● **EXTRACTED MATERIAL**:
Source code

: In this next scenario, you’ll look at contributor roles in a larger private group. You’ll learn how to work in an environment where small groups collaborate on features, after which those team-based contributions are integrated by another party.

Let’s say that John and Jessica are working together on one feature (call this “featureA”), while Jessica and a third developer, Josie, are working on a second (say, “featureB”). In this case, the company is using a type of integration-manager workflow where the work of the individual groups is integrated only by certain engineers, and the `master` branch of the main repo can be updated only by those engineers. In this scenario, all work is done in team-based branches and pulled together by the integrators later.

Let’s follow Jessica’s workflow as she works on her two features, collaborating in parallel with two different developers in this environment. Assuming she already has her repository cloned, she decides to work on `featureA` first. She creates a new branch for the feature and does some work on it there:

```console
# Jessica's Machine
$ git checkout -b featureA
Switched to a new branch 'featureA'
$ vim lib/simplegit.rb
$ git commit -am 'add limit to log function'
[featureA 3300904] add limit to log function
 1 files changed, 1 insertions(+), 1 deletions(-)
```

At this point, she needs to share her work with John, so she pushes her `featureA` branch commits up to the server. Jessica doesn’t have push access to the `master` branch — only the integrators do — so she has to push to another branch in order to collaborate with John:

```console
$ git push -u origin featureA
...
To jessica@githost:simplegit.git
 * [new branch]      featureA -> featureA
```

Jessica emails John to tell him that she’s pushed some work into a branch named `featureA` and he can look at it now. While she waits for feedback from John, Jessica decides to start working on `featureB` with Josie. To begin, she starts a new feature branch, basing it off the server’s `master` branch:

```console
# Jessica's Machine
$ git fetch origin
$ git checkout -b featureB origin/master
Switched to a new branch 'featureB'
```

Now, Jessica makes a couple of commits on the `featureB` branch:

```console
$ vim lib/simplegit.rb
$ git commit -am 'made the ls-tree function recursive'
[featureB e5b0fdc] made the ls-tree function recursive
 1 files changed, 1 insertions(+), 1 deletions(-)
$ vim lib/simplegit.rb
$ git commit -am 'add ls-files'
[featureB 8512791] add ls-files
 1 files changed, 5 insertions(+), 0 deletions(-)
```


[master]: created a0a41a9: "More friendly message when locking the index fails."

● **EXERCISE DESCRIPTION**:
Look through the entries above and find each line where the word "made" occurs; copy those lines.

● **EXERCISE SOLUTION**:
$ git commit -am 'made the ls-tree function recursive'
[featureB e5b0fdc] made the ls-tree function recursive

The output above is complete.